§ **Task brief**
In the data below, swap every instance of "label" for "category" and write out all the lines again with nothing else changed, omitting the pictures.

####################

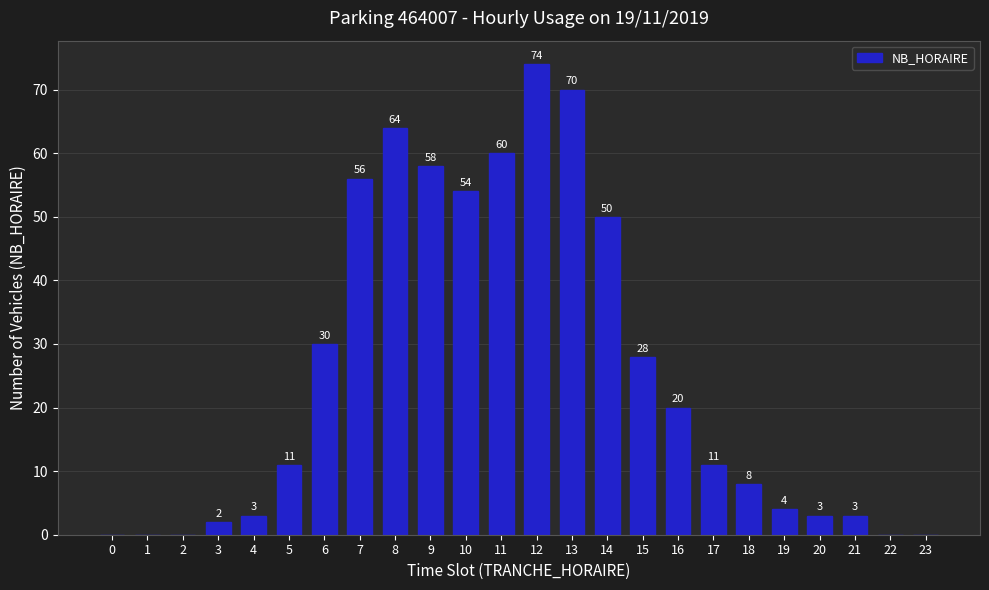

At which label is the value closest to 37?

6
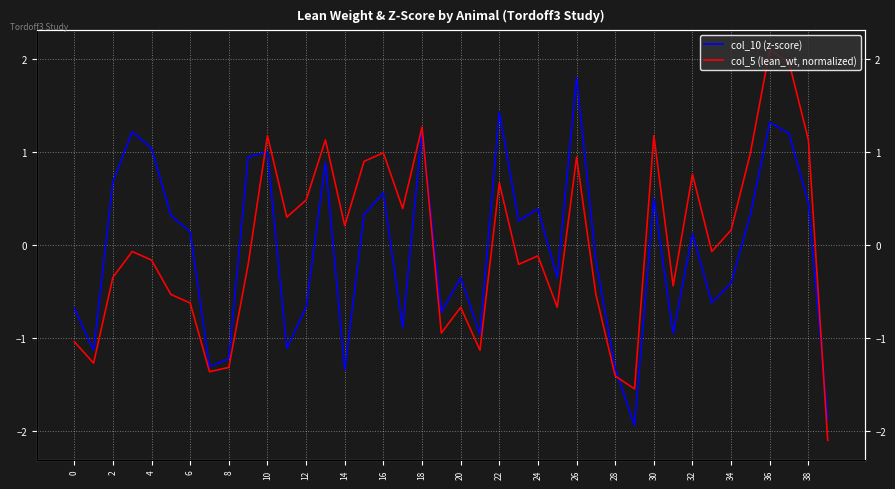

Does the chart display data point markers on the line(s)?

No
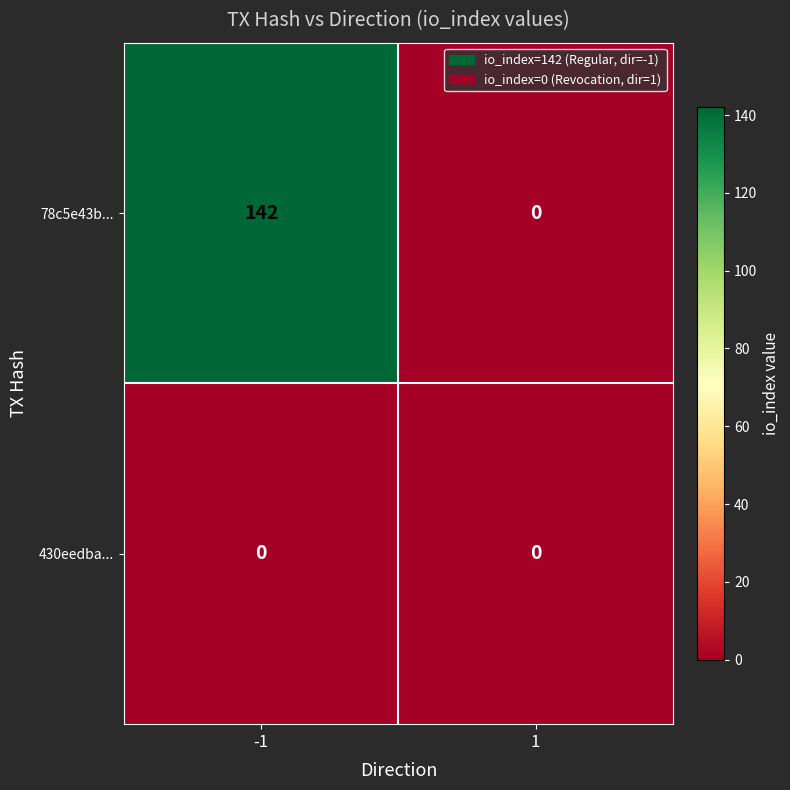

How many distinct data groups are displayed?

2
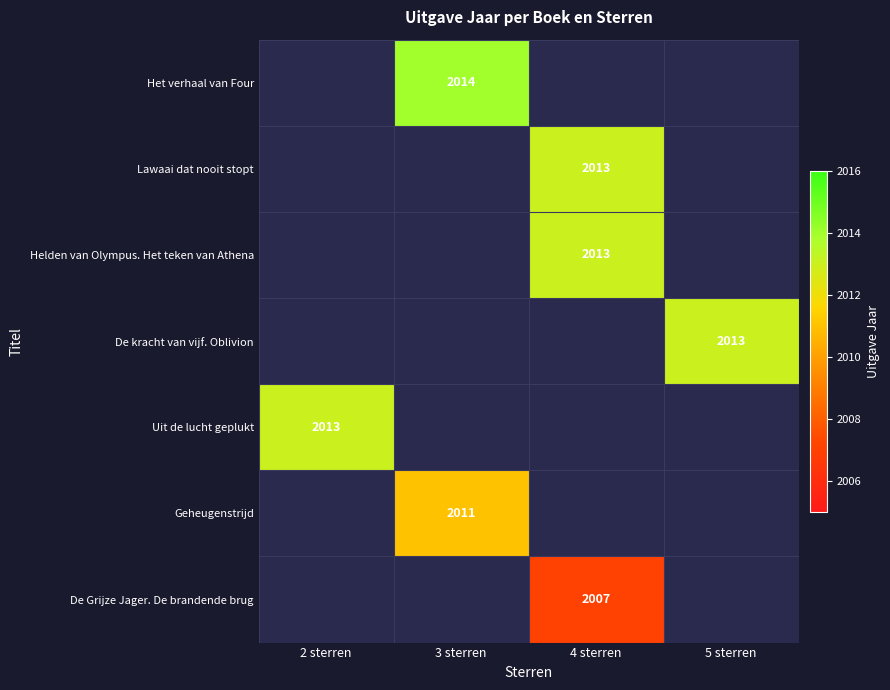

Is it true that Lawaai dat nooit stopt equals 1136 at 4 sterren?

False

####################

§ **Expected answer**
At which category is the value closest to 37?

6

Does the chart display data point markers on the line(s)?

No

How many distinct data groups are displayed?

2

Is it true that Lawaai dat nooit stopt equals 1136 at 4 sterren?

False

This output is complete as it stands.